Por mais que o ministro Eduardo Pazuello agora se exima da prescrição de medicamentos sem efeito para a Covid-19, há portarias que a registram e um aplicativo para celular, que o Ministério da Saúde colocou e depois tirou das plataformas, em que o cadastrado também recebe a mesma orientação para uso dos medicamentos. A conclusão de que o PGR prevarica é de um supremo togado: “Omite-se ante homicídio doloso”.
A
avaliação no Ministério Público é a de que Aras, de fato, errou a mão depois
que os procuradores, acuados por perseguições internas, foram acordados pela
tragédia manaura. Hoje viram a noite para coletar evidências e instruir
denúncias que, engavetadas pelo PGR, acabam chegando à imprensa. Da primeira
vez em que foi acossado para representar contra o presidente, no primeiro
semestre do ano passado, durante os atos antidemocráticos e ante as evidências
de interferência na Polícia Federal, o PGR respondeu puxando o ex-ministro
Sérgio Moro para a roda. Angariou simpatia tanto no Congresso quanto no Supremo
Tribunal Federal. Naquele momento, Aras conseguiu transformar a pressão por uma
denúncia contra o presidente numa revanche contra a Lava-jato.
Agora,
sem poder lançar mão do mesmo recurso, o PGR foi para o tudo ou nada. A nota de
Aras azedou a campanha do candidato governista à Presidência da Câmara. Arthur
Lira já tinha até aderido ao auxílio emergencial na tentativa de pôr fim ao fla
x flu na Casa. Sinalizou aos seus pares que, ao abrigar o auxílio emergencial,
impediria a corrosão na popularidade do governo, mantendo viva a galinha dos
ovos de ouro da rapaziada. A adesão enfureceu o ministro da Economia, Paulo
Guedes.
Quando
parecia que Lira estava a caminho do pódio, Aras despejou a nota e reacendeu o
nós contra eles, uma polarização amplificada e repaginada pela vacina. Tem até
empresário bolsonarista raiz que hoje dá entrevista para cobrar a vacina sob a
condição de não responder perguntas sobre seu apoio eleitoral ao presidente. Se
há resistência parlamentar ao impeachment, maior ainda é o rechaço a um
instrumento que restringe as liberdades individuais num momento em que as
pessoas se vêem cerceadas em seu direito à saúde (vacina) e sobrevivência
(auxílio).
Se
a nota de Aras azedou a vantagem de Lira, no Senado ocorre o inverso. É o
futuro do próprio PGR que está em jogo. Dê Rodrigo Pacheco (DEM-MG) ou Simone
Tebet (MDB-MS), Aras não parece salvaguardado de um processo de impeachment.
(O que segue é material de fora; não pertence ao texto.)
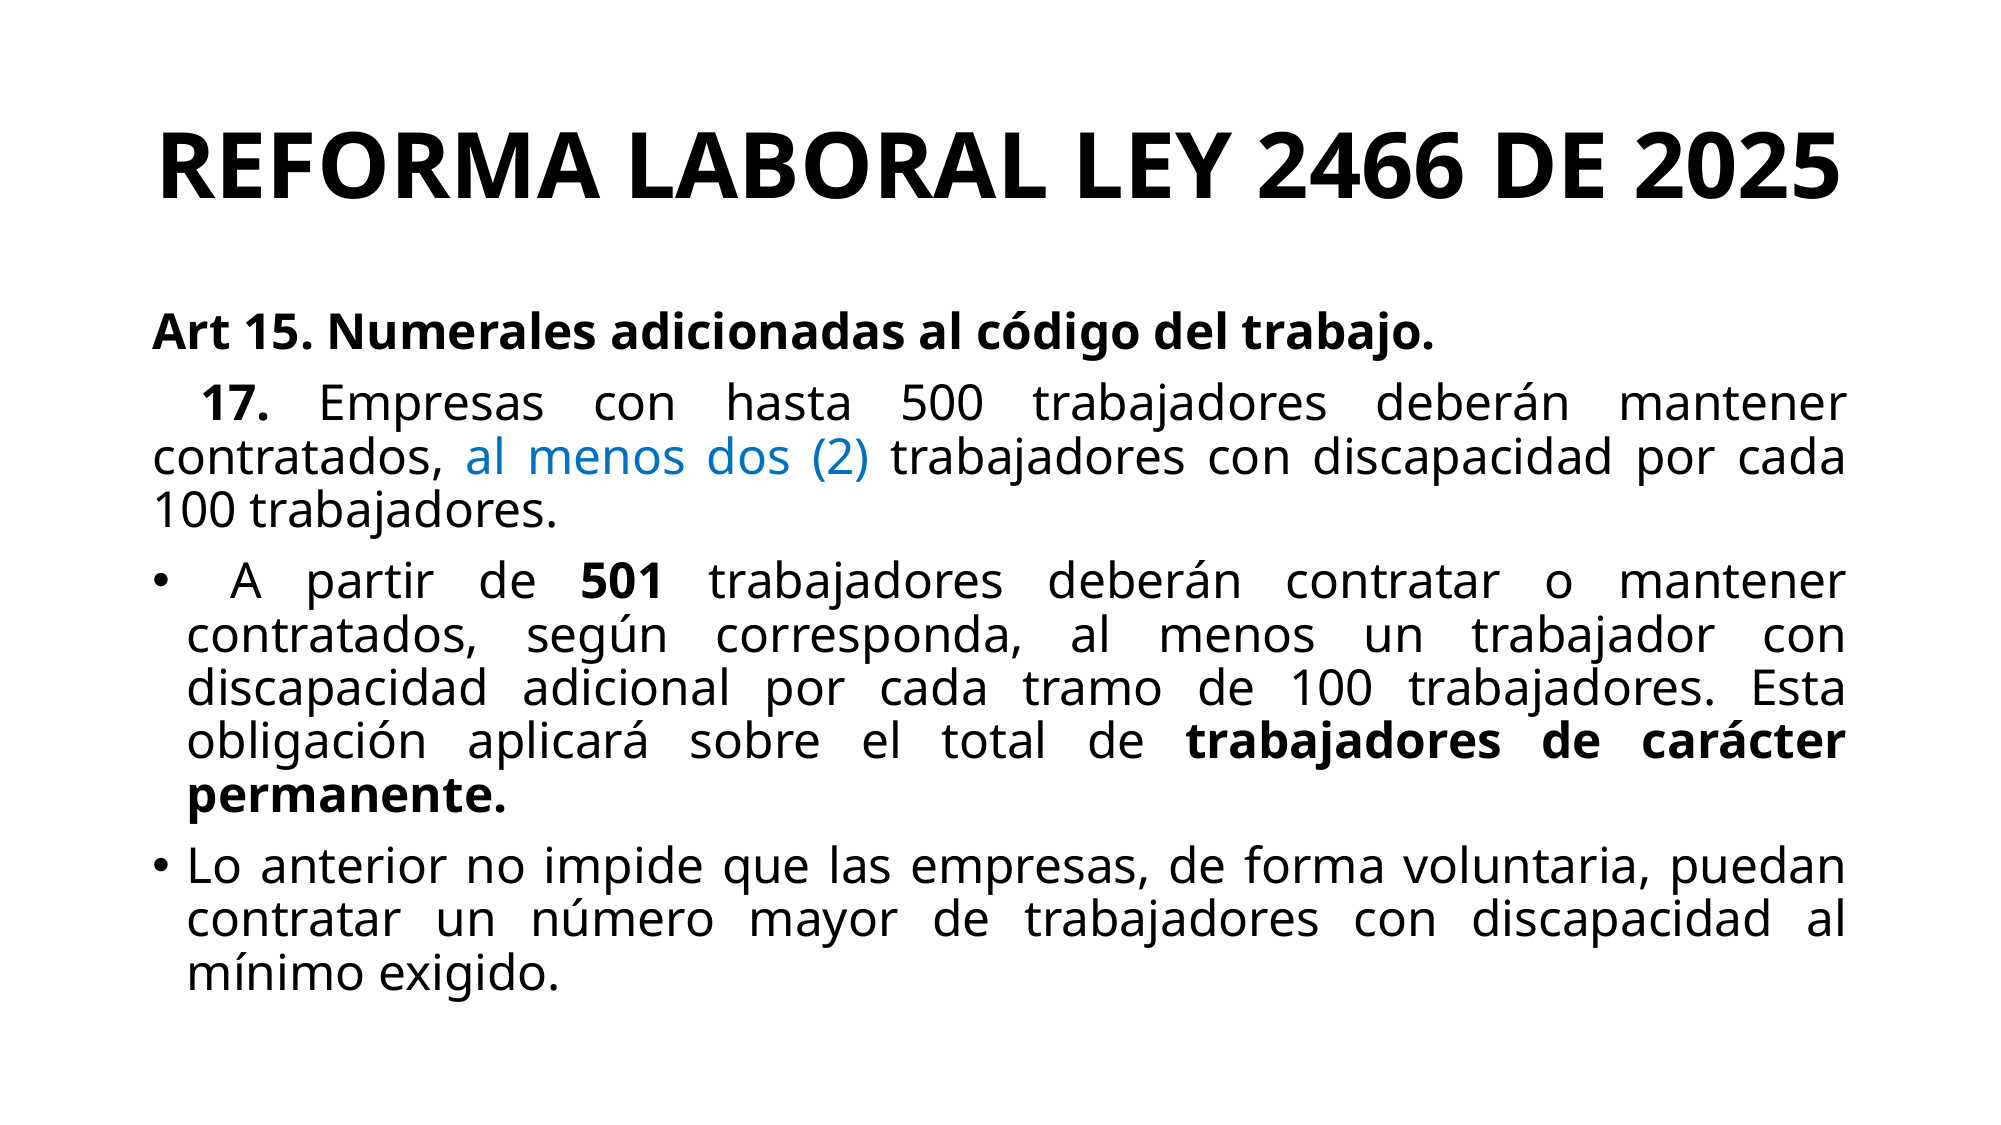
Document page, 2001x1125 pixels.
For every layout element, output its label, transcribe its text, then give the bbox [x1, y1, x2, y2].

list Art 15. Numerales adicionadas al código del trabajo. 17. Empresas con hasta 500 trabajadores deberán mantener contratados, al menos dos (2) trabajadores con discapacidad por cada 100 trabajadores. A partir de 501 trabajadores deberán contratar o mantener contratados, según corresponda, al menos un trabajador con discapacidad adicional por cada tramo de 100 trabajadores. Esta obligación aplicará sobre el total de trabajadores de carácter permanente. Lo anterior no impide que las empresas, de forma voluntaria, puedan contratar un número mayor de trabajadores con discapacidad al mínimo exigido. [137, 299, 1863, 1014]
title REFORMA LABORAL LEY 2466 DE 2025 [137, 59, 1863, 278]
Em
nenhuma instituição, porém, a pressão é tão grande quanto naquela encabeçada
pelo PGR. Seis dos oito integrantes do Conselho Superior do Ministério Público
manifestaram ontem um rechaço público à nota de Aras cobrando a
responsabilização de agentes públicos como atuação mais condizente com o Estado
de direito do que sua menção ao Estado de Defesa.
O
próximo passo é a convocação do Colégio de procuradores. A última vez em que o
colegiado se pronunciou foi na disputa de prerrogativas entre Ministério
Público e Polícia Federal configurada na PEC 37. A defesa dos poderes do MP
acabou por ser uma das principais bandeiras de mobilização das manifestações de
junho de 2013.
Sob um cerco desta magnitude Aras ruma para se deparar com duas opções. A primeira é continuar a desafiar a missão que lhe foi conferida pela Constituição e perder seu mandato. A segunda é se conformar em ter chegado ao topo da carreira do Ministério Público e exercer seu papel de denunciar o ministro da Saúde e seu comandante-em-chefe.